Pick out every line of the listing that contains the string "masks", and copy each such line.

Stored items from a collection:

☆ ☆ ☆ ☆

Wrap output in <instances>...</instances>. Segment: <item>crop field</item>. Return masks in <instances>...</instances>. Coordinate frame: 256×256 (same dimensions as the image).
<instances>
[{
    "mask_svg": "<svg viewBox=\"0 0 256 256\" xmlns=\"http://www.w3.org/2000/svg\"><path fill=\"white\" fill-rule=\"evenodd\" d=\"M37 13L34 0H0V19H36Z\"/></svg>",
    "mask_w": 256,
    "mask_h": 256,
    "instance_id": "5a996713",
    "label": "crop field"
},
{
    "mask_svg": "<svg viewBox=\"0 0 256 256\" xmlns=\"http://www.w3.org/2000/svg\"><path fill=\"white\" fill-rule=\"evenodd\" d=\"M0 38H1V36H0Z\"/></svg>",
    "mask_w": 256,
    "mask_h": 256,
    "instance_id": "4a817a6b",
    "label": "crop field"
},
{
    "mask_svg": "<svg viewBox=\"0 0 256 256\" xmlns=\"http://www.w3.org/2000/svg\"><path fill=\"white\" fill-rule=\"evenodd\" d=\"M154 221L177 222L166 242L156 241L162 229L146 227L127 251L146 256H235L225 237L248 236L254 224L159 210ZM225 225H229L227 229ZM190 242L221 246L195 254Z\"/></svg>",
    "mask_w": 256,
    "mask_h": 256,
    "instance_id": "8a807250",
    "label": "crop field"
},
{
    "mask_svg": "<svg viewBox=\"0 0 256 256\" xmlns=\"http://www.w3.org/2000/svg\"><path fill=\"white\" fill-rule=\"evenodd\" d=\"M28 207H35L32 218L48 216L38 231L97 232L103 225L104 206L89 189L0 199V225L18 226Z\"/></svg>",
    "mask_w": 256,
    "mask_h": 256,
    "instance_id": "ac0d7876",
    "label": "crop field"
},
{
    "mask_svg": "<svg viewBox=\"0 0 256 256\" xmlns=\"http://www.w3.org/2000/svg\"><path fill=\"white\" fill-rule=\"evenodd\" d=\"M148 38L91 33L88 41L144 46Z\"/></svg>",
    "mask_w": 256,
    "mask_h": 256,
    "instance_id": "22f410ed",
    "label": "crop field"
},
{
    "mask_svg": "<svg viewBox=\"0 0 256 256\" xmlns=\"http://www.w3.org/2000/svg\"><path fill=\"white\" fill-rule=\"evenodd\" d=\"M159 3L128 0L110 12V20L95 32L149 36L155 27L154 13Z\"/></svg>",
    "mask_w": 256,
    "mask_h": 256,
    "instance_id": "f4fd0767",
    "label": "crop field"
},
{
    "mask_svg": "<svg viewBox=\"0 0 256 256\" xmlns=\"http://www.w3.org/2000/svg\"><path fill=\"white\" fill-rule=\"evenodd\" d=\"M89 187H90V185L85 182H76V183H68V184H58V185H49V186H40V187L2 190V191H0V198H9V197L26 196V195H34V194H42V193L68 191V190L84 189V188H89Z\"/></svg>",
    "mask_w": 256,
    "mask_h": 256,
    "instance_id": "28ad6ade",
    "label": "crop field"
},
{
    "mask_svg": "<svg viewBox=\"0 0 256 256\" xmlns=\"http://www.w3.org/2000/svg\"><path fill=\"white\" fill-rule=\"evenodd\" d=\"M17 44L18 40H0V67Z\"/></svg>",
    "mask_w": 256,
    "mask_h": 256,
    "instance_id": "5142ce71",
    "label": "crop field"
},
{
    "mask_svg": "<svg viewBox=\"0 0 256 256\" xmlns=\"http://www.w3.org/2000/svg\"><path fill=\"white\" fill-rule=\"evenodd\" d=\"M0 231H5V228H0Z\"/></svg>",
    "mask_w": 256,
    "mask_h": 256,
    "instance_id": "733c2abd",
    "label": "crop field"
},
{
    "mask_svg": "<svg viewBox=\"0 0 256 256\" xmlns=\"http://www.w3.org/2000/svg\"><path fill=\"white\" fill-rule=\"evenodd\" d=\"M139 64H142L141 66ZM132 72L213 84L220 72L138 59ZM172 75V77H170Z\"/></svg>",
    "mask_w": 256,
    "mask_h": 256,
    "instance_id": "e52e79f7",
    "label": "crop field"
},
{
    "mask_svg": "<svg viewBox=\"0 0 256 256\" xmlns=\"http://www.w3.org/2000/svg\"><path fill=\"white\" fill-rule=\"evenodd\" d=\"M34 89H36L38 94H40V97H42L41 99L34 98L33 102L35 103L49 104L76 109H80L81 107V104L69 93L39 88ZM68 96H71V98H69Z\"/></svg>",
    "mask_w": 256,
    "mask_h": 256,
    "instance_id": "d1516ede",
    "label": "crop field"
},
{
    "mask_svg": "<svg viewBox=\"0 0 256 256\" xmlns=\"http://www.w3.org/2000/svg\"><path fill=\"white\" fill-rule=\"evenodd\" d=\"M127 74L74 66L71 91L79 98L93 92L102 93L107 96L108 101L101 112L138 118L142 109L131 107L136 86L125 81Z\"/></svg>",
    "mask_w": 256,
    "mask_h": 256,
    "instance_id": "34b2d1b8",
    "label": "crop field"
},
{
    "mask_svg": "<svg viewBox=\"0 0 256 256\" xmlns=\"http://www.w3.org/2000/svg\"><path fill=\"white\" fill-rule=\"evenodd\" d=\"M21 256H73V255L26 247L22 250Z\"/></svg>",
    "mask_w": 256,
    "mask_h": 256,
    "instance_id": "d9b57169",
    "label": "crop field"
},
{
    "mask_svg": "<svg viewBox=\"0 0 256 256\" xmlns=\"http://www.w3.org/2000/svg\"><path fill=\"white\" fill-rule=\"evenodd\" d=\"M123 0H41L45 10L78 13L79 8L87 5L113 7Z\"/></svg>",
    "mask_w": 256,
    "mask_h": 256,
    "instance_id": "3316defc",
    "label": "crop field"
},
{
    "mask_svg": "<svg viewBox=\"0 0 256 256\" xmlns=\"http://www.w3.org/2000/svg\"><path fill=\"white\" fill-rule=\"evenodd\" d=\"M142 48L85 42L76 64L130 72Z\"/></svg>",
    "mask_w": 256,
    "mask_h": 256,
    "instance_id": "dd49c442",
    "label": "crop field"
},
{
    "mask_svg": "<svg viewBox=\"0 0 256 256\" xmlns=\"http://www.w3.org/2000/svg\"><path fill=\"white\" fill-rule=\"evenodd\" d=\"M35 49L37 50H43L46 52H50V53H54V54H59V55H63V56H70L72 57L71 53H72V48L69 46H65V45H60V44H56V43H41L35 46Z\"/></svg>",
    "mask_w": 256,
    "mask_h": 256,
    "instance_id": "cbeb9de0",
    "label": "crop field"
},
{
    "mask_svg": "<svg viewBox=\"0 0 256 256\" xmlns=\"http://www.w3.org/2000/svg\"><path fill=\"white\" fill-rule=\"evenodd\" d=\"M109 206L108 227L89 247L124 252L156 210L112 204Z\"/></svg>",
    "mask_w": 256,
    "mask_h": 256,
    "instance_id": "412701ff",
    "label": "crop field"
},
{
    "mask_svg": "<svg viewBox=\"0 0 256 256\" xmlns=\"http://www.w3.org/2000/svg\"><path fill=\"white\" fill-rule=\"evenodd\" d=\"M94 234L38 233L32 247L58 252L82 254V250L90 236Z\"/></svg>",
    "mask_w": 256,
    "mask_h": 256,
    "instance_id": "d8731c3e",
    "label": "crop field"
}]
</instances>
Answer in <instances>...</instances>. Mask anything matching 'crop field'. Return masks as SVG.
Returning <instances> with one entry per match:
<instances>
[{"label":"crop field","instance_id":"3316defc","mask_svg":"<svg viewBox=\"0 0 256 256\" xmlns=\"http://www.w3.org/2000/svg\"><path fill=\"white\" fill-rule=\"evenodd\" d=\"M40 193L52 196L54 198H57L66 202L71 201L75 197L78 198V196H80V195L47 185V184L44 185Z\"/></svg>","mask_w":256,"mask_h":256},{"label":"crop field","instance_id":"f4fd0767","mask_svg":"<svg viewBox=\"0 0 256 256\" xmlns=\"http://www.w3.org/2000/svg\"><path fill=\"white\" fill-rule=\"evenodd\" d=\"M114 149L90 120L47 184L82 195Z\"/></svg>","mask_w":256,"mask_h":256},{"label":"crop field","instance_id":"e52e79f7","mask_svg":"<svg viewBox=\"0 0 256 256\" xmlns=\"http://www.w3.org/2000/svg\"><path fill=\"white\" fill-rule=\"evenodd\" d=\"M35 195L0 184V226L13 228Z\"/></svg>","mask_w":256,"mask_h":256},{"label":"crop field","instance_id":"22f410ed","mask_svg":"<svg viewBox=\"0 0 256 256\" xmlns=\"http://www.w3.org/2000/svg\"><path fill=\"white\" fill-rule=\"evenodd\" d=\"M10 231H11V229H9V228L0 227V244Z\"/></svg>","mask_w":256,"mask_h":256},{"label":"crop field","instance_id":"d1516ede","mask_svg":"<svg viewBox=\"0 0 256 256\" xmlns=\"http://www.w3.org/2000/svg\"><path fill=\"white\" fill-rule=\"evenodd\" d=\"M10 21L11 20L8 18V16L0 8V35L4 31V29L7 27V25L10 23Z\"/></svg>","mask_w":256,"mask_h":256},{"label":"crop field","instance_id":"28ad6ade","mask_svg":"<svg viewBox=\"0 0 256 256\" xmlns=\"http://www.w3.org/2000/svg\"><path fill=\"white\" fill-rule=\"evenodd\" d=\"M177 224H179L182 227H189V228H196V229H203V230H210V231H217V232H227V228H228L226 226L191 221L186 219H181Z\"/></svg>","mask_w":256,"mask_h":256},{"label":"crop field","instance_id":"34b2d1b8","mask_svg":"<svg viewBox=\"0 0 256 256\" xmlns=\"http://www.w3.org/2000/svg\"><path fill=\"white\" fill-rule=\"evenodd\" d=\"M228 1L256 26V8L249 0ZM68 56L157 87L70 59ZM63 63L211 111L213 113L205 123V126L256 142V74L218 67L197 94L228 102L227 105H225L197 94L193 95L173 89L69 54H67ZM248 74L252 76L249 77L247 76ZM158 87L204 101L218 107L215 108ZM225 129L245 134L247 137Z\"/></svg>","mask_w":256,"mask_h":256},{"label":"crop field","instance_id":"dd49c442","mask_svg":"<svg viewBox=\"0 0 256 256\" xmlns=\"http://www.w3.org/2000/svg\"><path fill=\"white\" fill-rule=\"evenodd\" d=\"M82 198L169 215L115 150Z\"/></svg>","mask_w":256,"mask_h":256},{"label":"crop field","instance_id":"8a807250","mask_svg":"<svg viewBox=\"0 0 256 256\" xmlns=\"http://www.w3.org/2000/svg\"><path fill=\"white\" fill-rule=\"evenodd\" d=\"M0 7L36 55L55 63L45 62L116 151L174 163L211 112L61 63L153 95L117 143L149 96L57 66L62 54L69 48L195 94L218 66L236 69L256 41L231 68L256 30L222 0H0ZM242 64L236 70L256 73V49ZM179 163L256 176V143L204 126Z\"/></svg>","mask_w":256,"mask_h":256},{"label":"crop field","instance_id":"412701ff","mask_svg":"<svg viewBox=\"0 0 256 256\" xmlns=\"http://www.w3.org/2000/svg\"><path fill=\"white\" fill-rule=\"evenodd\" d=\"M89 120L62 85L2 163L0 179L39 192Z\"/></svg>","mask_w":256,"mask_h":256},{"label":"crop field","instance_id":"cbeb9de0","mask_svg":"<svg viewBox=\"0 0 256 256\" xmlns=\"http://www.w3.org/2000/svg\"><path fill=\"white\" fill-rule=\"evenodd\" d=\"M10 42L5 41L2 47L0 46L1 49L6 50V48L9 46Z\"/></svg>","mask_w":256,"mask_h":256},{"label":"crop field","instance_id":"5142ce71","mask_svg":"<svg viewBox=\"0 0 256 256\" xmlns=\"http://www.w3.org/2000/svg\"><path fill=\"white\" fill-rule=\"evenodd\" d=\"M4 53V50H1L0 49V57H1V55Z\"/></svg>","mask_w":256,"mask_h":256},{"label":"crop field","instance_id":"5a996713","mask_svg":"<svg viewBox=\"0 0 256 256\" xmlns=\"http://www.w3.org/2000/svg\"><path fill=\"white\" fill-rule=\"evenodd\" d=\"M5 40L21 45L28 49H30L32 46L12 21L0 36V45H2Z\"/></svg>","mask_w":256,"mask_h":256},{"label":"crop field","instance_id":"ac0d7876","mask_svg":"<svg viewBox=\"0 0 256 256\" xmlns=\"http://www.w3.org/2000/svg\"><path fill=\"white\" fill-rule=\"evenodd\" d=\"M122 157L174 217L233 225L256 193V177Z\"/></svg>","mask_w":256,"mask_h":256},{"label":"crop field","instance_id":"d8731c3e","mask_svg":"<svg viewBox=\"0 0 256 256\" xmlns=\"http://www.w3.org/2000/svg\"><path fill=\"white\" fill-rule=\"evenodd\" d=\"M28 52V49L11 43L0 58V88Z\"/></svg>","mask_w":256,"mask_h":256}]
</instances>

☆ ☆ ☆ ☆

Answer to the task:
Wrap output in <instances>...</instances>. Segment: <item>crop field</item>. Return masks in <instances>...</instances>. Coordinate frame: 256×256 (same dimensions as the image).
Answer in <instances>...</instances>. Mask anything matching 'crop field'. Return masks as SVG.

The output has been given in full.